** Provided text **
---
SELECT show_trgm('🔍');
→ ERROR!
ERROR: invalid multibyte character for locale
HINT: The server's LC_CTYPE locale is probably incompatible with the
database encoding.
SQL state: 22021
I have reviewed some of your source code. And I have found a suspect
point.
Please check: t_isdigit, t_isspace, t_isalpha, and t_isprint.
https://github.com/postgres/postgres/blob/322548a8abe225f2cfd6a48e07b99e2711d28ef7/src/backend/tsearch/ts_locale.c#L35
char2wchar 4th parameter should take number of input bytes. However they
pass character count.
int clen = pg_mblen(ptr);
...
char2wchar(character, 2, ptr, clen, mylocale);
I'm afraid, but could you look into about this?
=?utf-8?q?PG_Bug_reporting_form?= <noreply@postgresql.org> writes:
On Encoding=UTF-8 database, try:
SELECT show_trgm('123');
→ OK
SELECT show_trgm('日本語');
→ probably OK.
SELECT show_trgm('🔍');
ERROR: invalid multibyte character for locale
HINT: The server's LC_CTYPE locale is probably incompatible with the
database encoding.
---
Stored dataset items
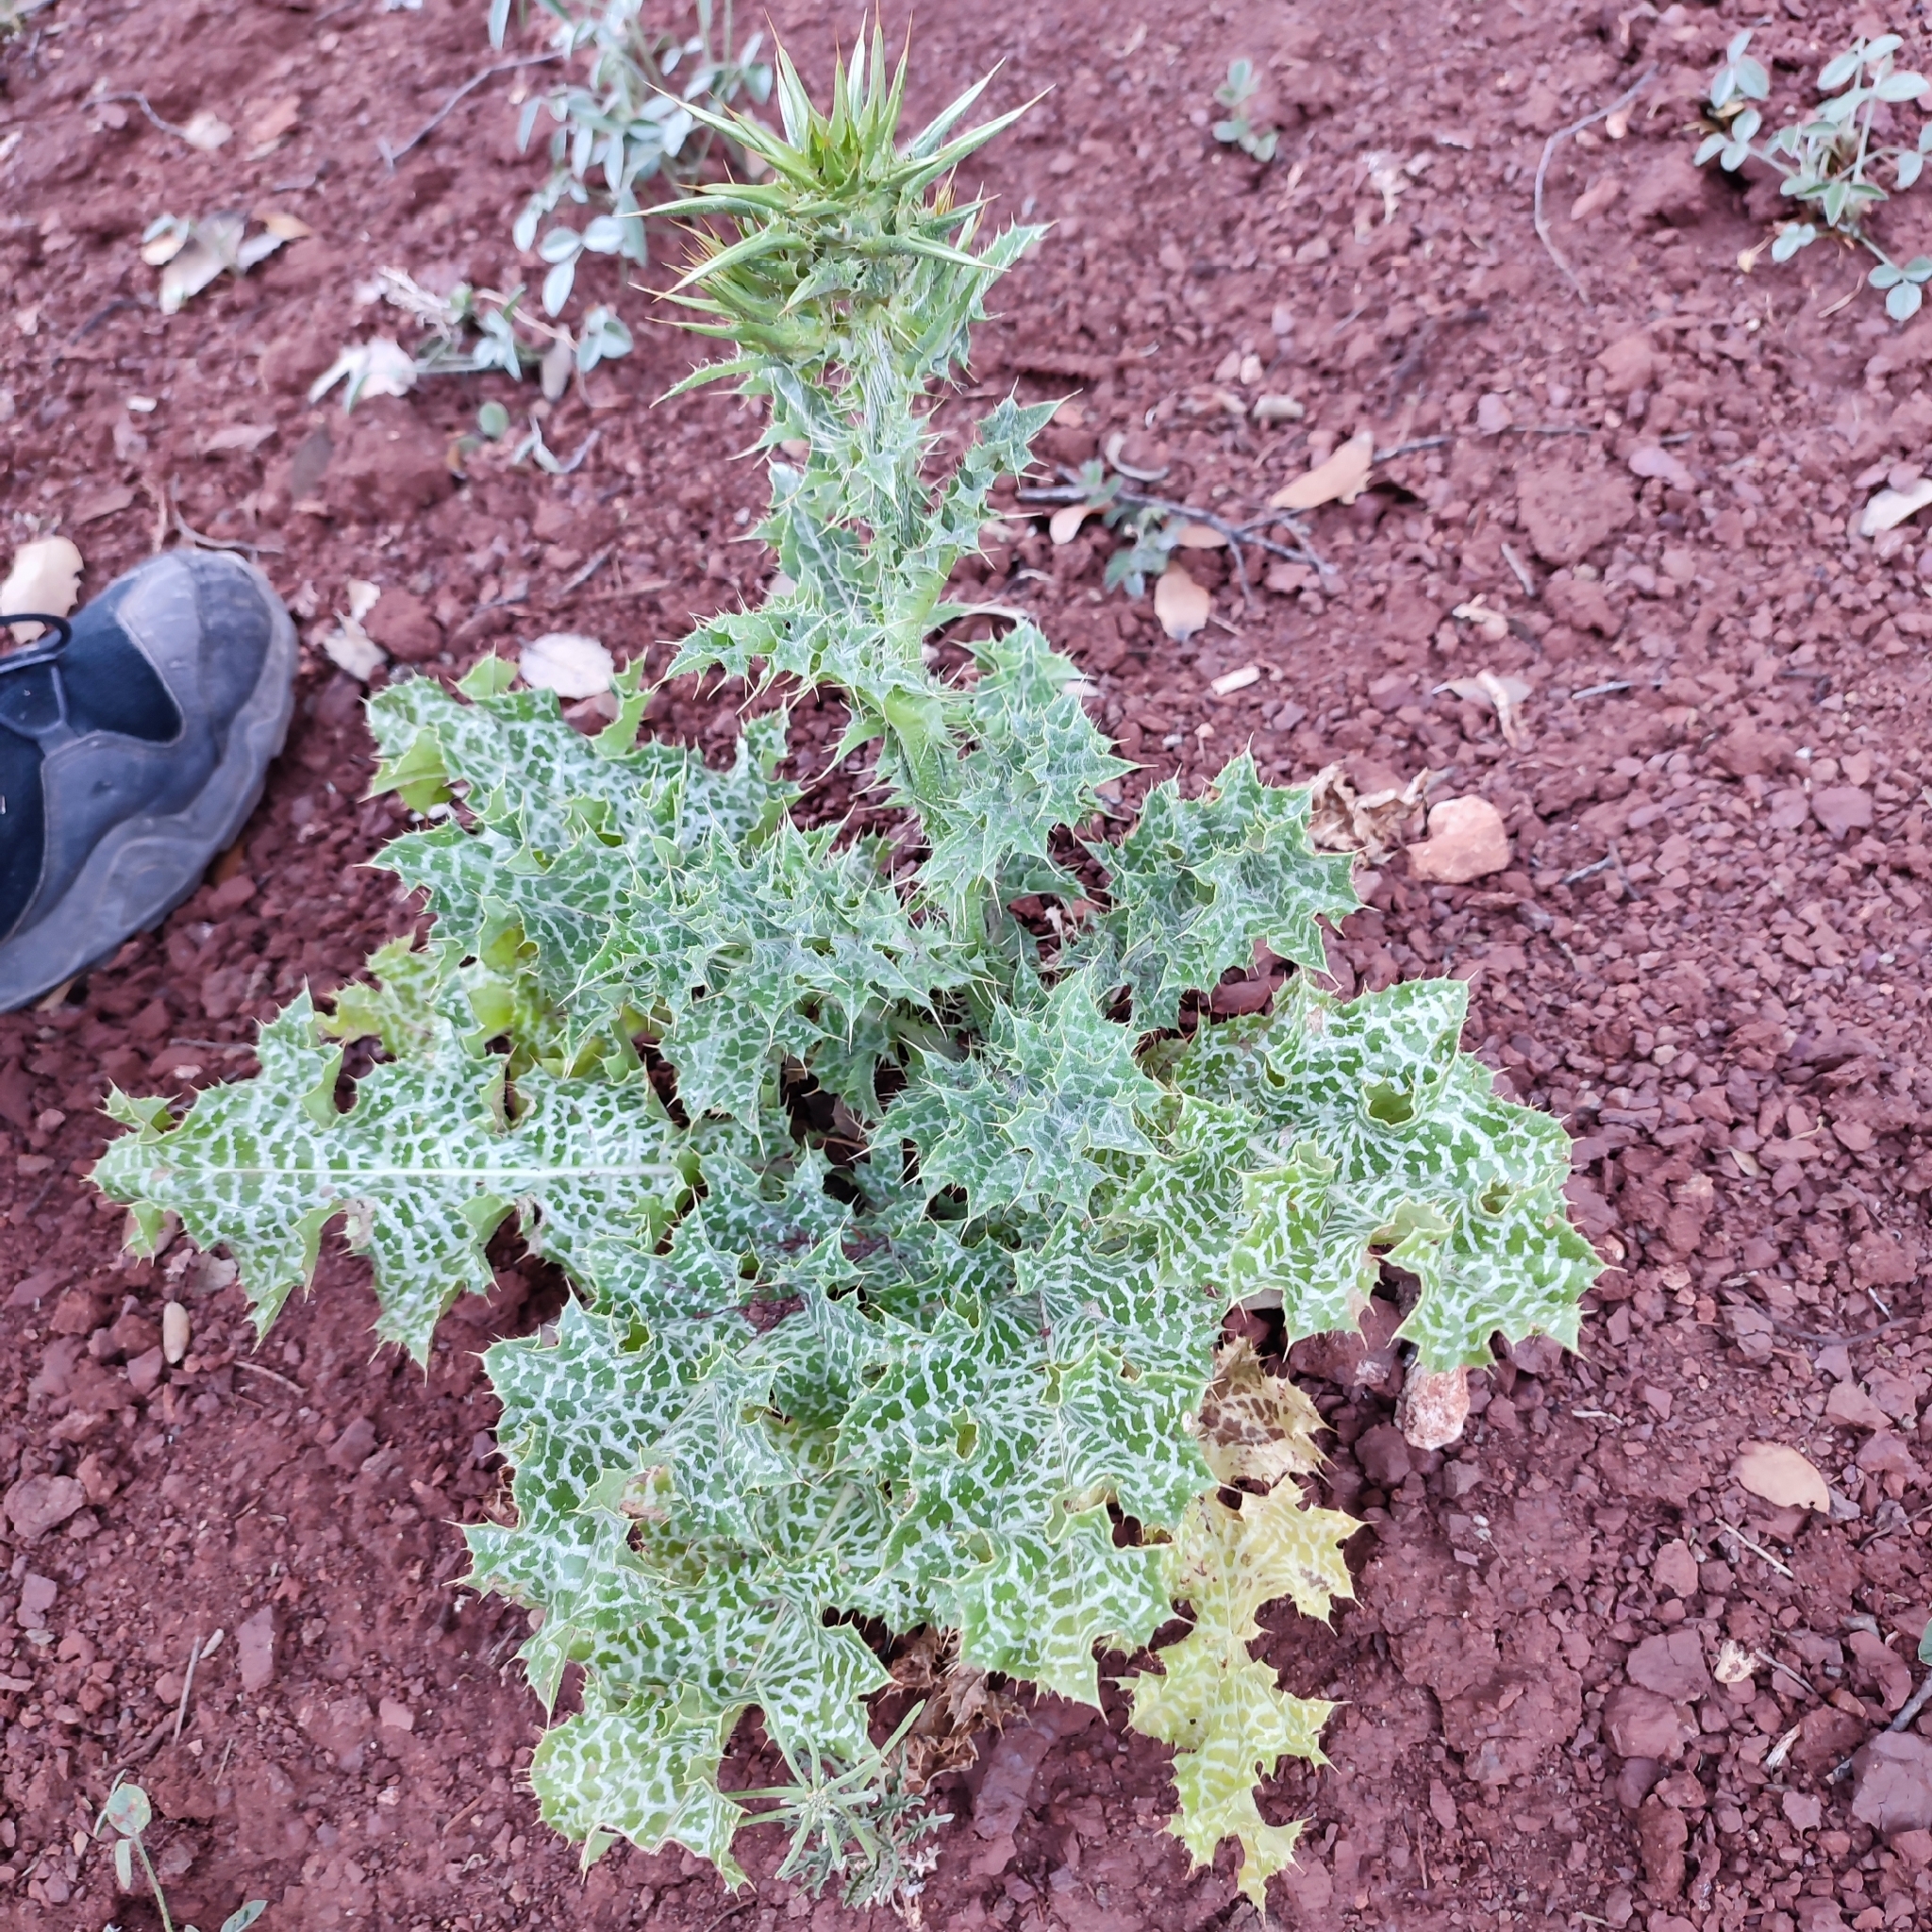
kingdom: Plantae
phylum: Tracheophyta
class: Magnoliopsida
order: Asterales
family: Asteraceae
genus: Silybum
---
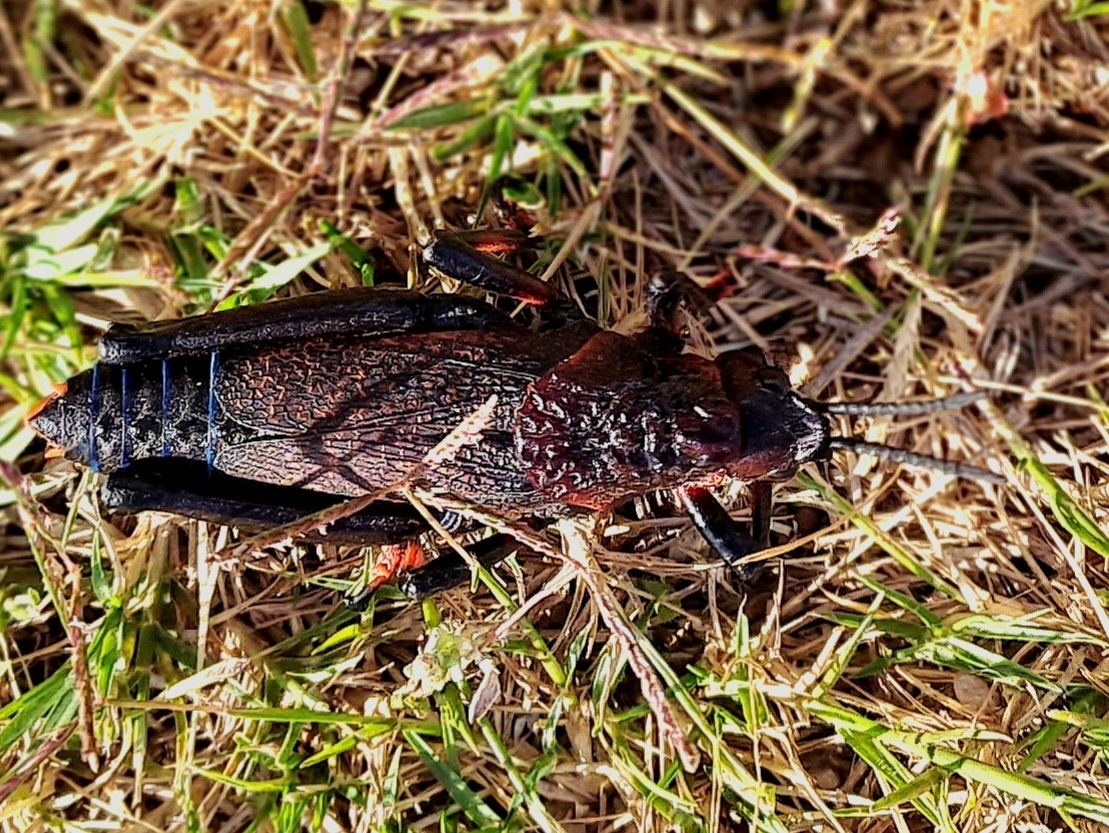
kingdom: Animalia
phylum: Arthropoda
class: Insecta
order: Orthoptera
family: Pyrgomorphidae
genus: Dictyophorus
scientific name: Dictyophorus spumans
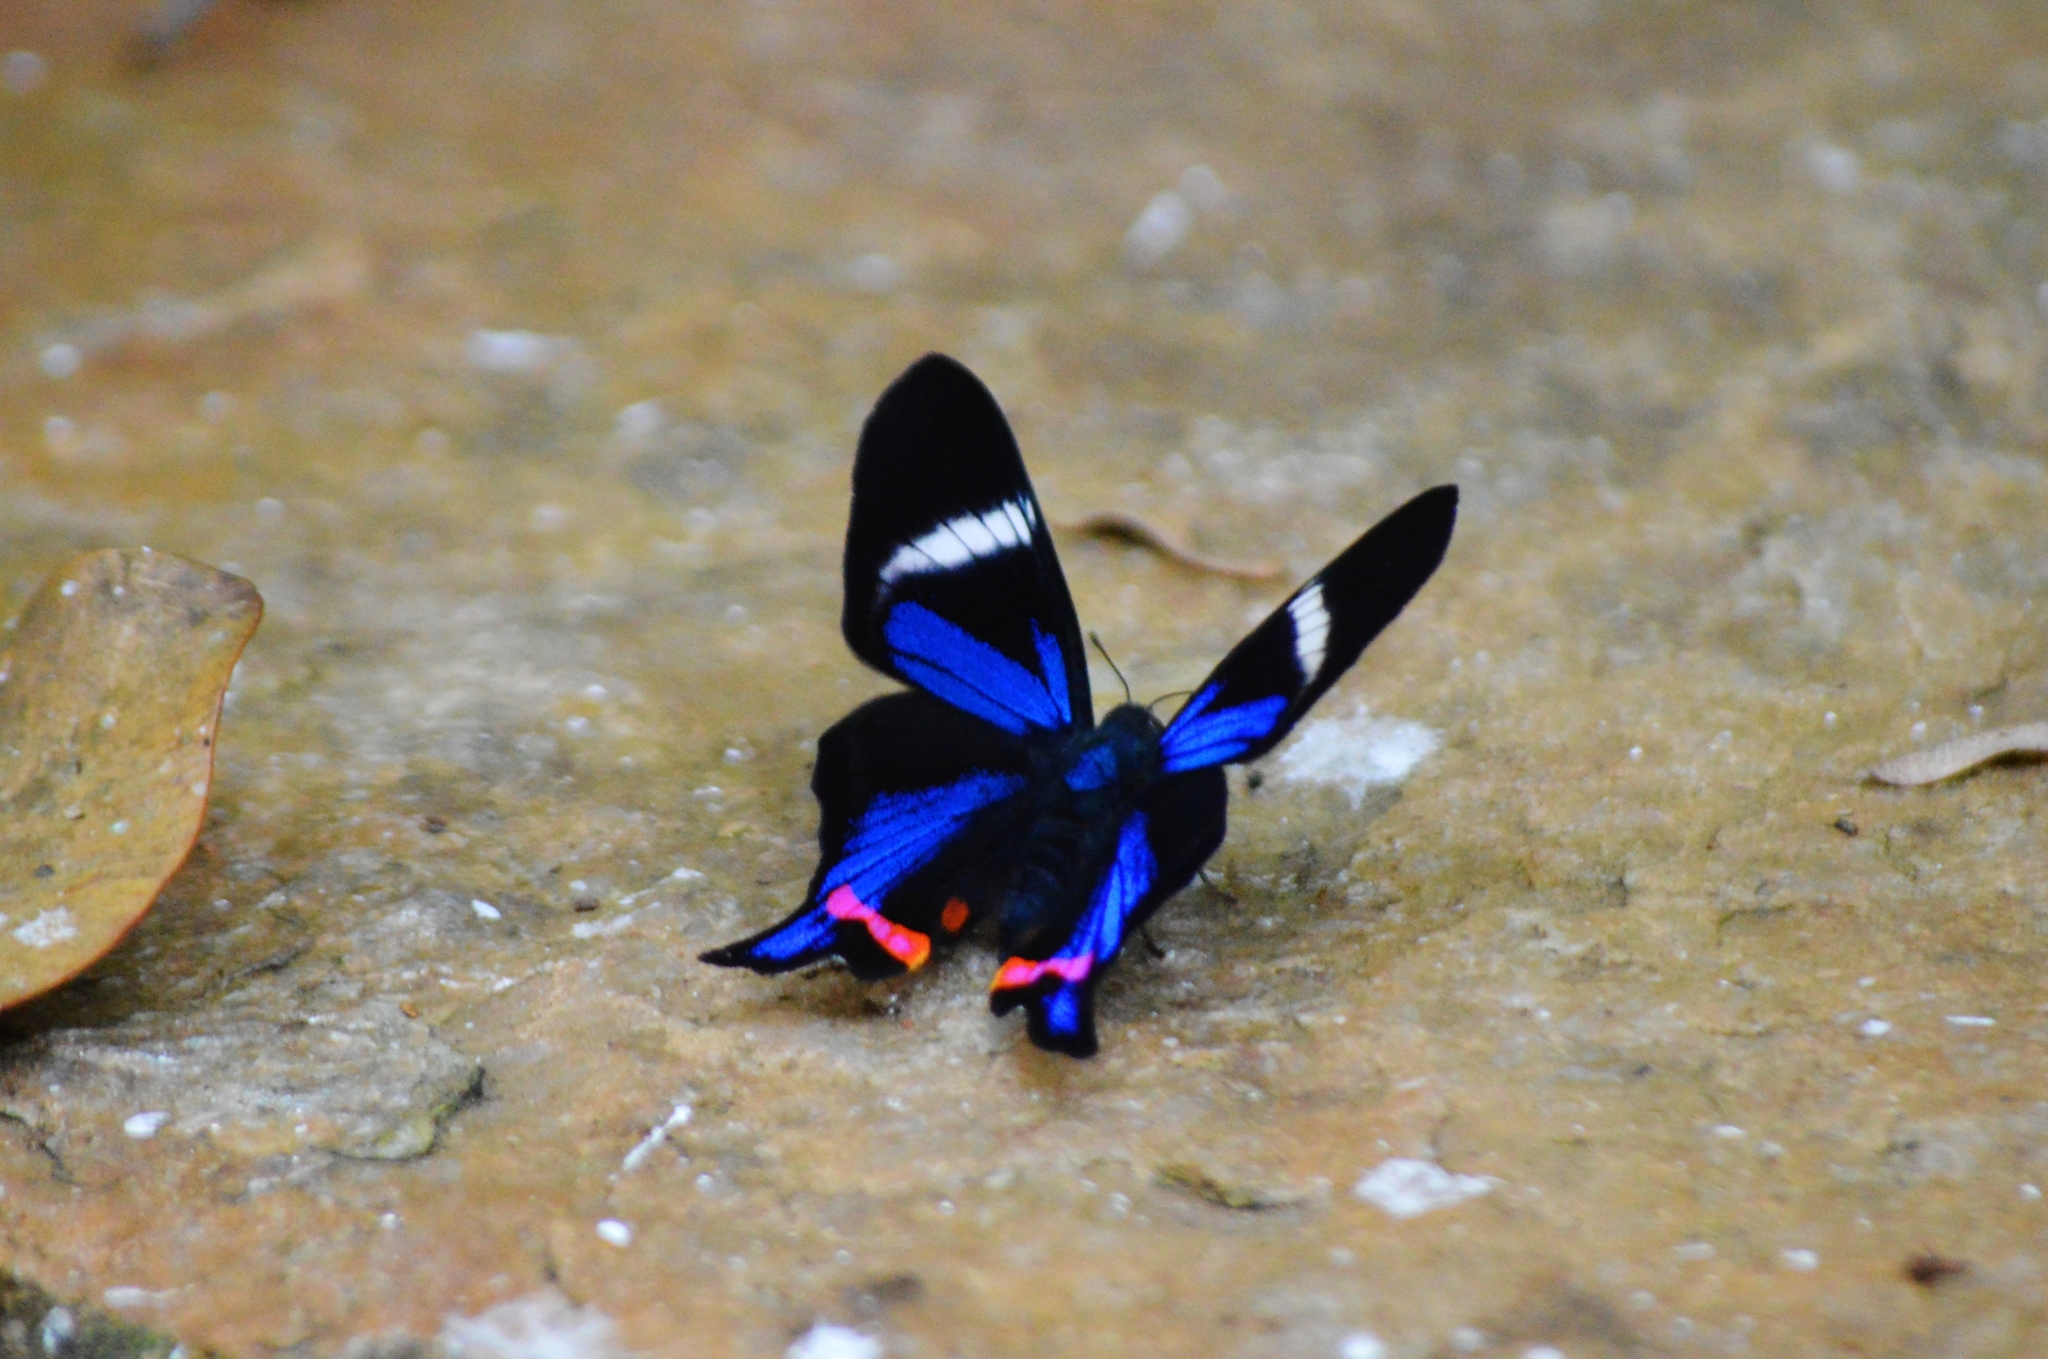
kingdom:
---
** Tasks to perform **
(1) Translate the sentence "I have reviewed some of your source code." from the PostgreSQL bug report into Spanish.
(2) Pick up the PostgreSQL bug report after its last line and write the next few lines.

** Answers to the tasks **
(1) He revisado parte de su código fuente.

(2)
SQL state: 22021
I failed to reproduce this on a Linux machine. It looks to me like the
problem is that Windows' MultiByteToWideChar doesn't think that UTF8
character is valid.
Please check: t_isdigit, t_isspace, t_isalpha, and t_isprint.
https://github.com/postgres/postgres/blob/322548a8abe225f2cfd6a48e07b99e2711d28ef7/src/backend/tsearch/ts_locale.c#L35
char2wchar 4th parameter should take number of input bytes. However they
pass character count.
int clen = pg_mblen(ptr);
...
char2wchar(character, 2, ptr, clen, mylocale);
Huh? pg_mblen returns the number of bytes in a multibyte character,
so this looks fine to me.
regards, tom lane
kenji uno <h8mastre@gmail.com> writes:
I failed to reproduce this on a Linux machine. It looks to me like the
problem is that Windows' MultiByteToWideChar doesn't think that UTF8
character is valid.
I'm just wondering why my issue occurs only on Windows.
But I knew why: char2wchar's tolen requires +1 output buffer size, due to
null-termination.
Oooh ... the problem, effectively, is that the ts_locale.c functions are
expecting to get back UTF32 but what they'll actually get on Windows is
UTF16. So if the given character is outside the BMP range, char2wchar
needs to produce a surrogate pair, which there's not room for given that
the output buffer can only hold 1 wchar_t plus trailing null.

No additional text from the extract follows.